— Вы ездите верхом? — спросил у него Адамберг.
— Нет, но я бываю на скачках. Отец когда-то увлекался этим, делал ставки. Но в последние годы — не чаще одного раза в месяц. Он изменился, ушел в себя, почти не выходил из дому.
— Он не посещал конюшни или ипподромы, не ездил в деревню? В такие места, откуда можно принести на подошвах навоз?
— Навоз на подошвах? У папы?
Пьер встрепенулся, как будто это предположение пробудило его от сна:
— Вы хотите сказать, что в отцовском доме нашли навоз?
— Да, на коврах. Маленькие комочки, возможно приставшие к подошвам сапог.
— Он ни разу в жизни не надевал сапоги. Он терпеть не мог животных, природу, землю, цветы, маргаритки, которые собирают в поле и которые потом вянут в вазочке, — в общем, все, что растет. Убийца зашел к нему в дом в сапогах, облепленных навозом?
У Адамберга зазвонил телефон; прежде чем ответить, он сделал извиняющийся жест.
— Если Водель-младший все еще у вас, — без всякого предисловия сказала Ретанкур, — спросите, держал ли его отец кошку, собаку или какое-нибудь другое пушистое животное. На кресле эпохи Людовика Тринадцатого найдены остатки густой шерсти. Но в доме нет ни подстилки, ни миски — ничего, что указывало бы на присутствие животного. Это позволяет предположить, что шерстинки были на брюках убийцы.
Адамберг тактично отошел на несколько шагов, чтобы уберечь супругов от профессиональной бесцеремонности Ретанкур.
— У вашего отца была кошка, или собака, или какое-нибудь другое домашнее животное?

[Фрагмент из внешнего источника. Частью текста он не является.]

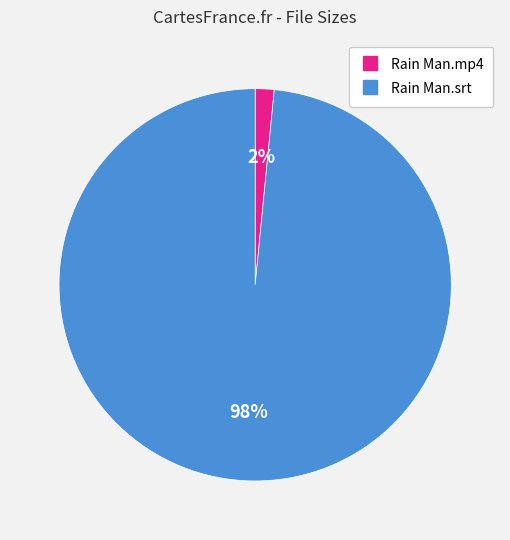

Does Rain Man.srt account for over 50% of the chart?

Yes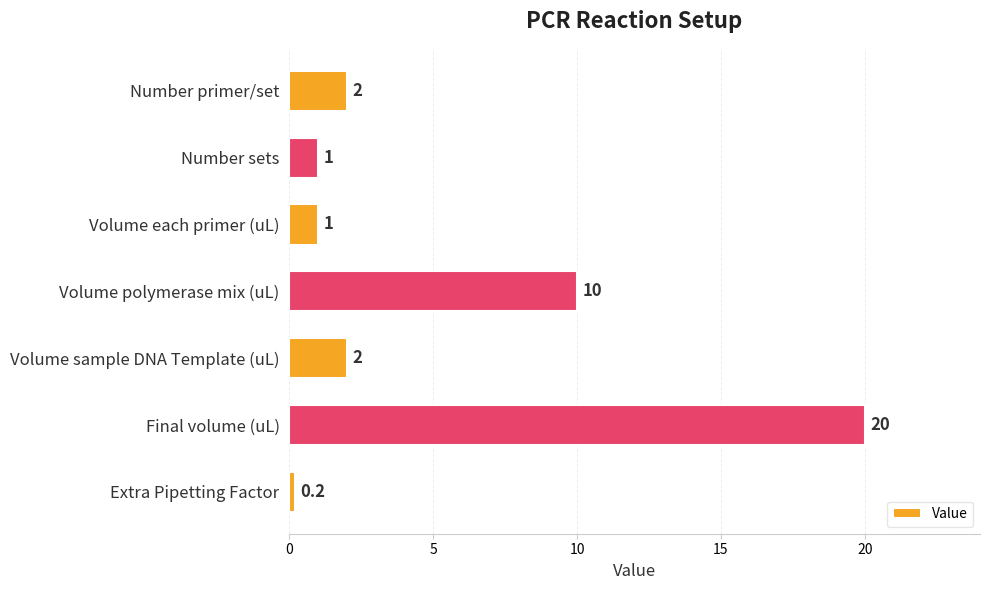

How many values are below 2?

3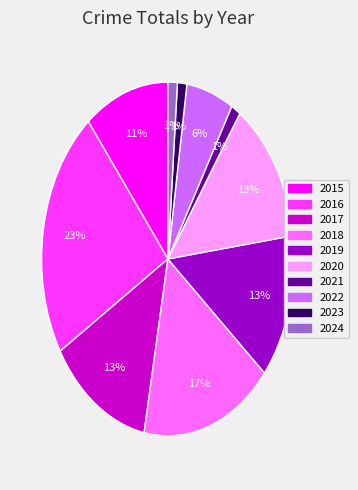

Is it true that 2022 is 14% of the pie?

False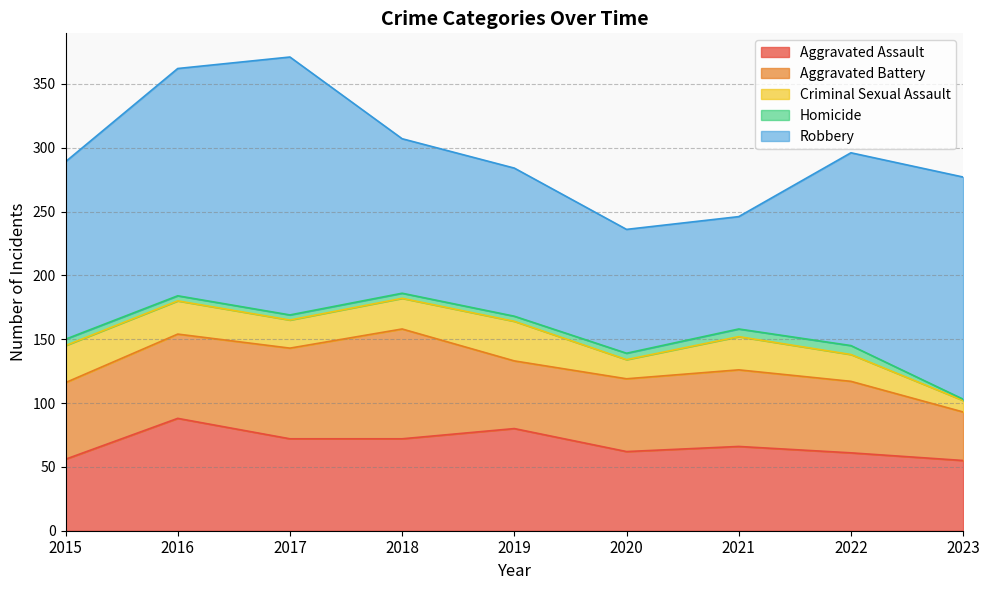

Is the value of Aggravated Battery at 2023 greater than the value of Criminal Sexual Assault at 2023?

Yes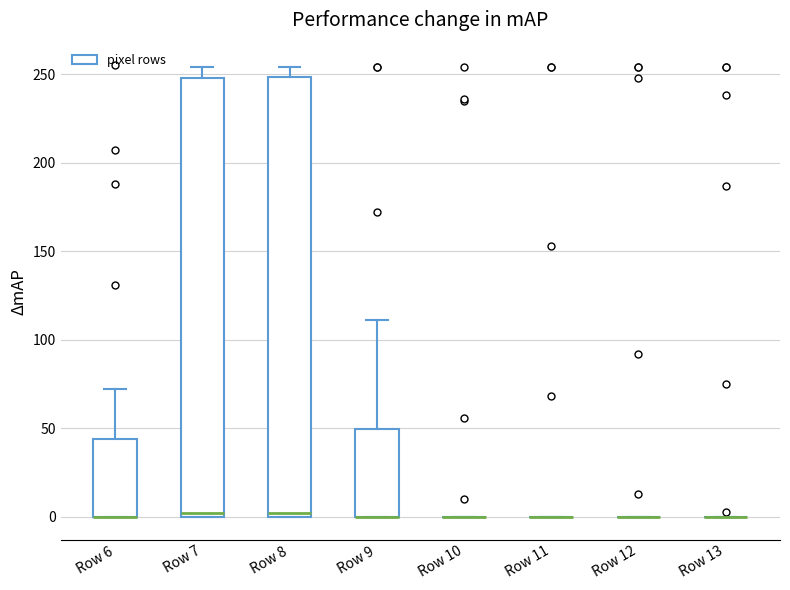

Reading left to right, transcribe this box plot: for each box, give where its median line is, the range the box spans, and where its two whiskers end, as read against the y-axis. The values are not printed on the chart, so give them approximately, as read against the axis.

Row 6: median 0 (drawn on the box's lower edge), box 0 to 45, whiskers 0 to 70
Row 7: median 5, box 0 to 250, whiskers 0 to 255
Row 8: median 5, box 0 to 250, whiskers 0 to 255
Row 9: median 0 (drawn on the box's lower edge), box 0 to 50, whiskers 0 to 110
Row 10: box collapsed to a line at 0, whiskers 0 to 0
Row 11: box collapsed to a line at 0, whiskers 0 to 0
Row 12: box collapsed to a line at 0, whiskers 0 to 0
Row 13: box collapsed to a line at 0, whiskers 0 to 0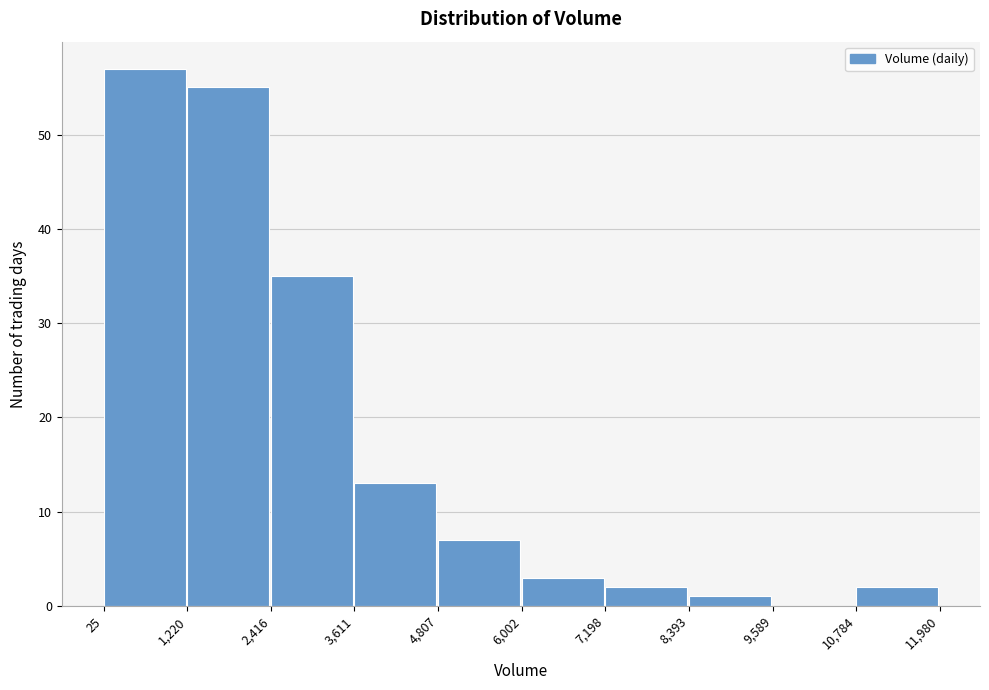

Reading left to right, transcribe this chart: for each bar, give the range it covers on the x-axis and its height. The values are not printed on the chart, so give them approximately, as read against the axis.

25 to 1,220: 57
1,220 to 2,416: 55
2,416 to 3,611: 35
3,611 to 4,807: 13
4,807 to 6,002: 7
6,002 to 7,198: 3
7,198 to 8,393: 2
8,393 to 9,589: 1
9,589 to 10,784: 0
10,784 to 11,980: 2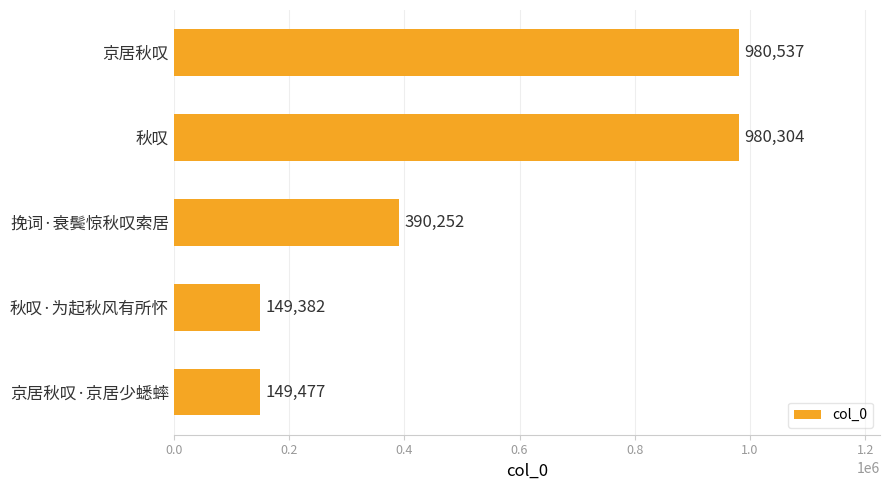

List the labels in order of value, largest first.

京居秋叹, 秋叹, 挽词·衰鬓惊秋叹索居, 京居秋叹·京居少蟋蟀, 秋叹·为起秋风有所怀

— Я же вам только что сказал: он не любил животных. Он не хотел тратить время на людей, а на животных — тем более.
— Нет, — сказал Адамберг в трубку. — Отправьте вашу находку на анализ, лейтенант: возможно, ее источник — одеяло или пальто. И проверьте остальные кресла и стулья.
— А бумажные носовые платки? Он ими пользовался? Мы нашли в траве за домом скомканный бумажный платок, а в ванной их нет.
— У него были бумажные носовые платки? — спросил Адамберг.
— Что вы! — ужаснулся Пьер и вытянул руки, словно отталкивая от себя эту чудовищную гипотезу. — Он пользовался только матерчатыми платками, сложенными втрое в длину, а потом вчетверо — в ширину.
— Только матерчатые платки, — повторил в трубку комиссар.
— С вами очень хочет поговорить Данглар. Он ходит кругами по траве, словно там находится невидимый предмет, который причиняет ему беспокойство.
Какое точное определение, подумал Адамберг. Именно так и делает Данглар: без конца кружит возле полостей, в которых залегли его проблемы. Все еще держа телефон, он другой рукой пригладил волосы: о чем это они говорили до звонка Ретанкур? Ах да, о сапогах и навозе.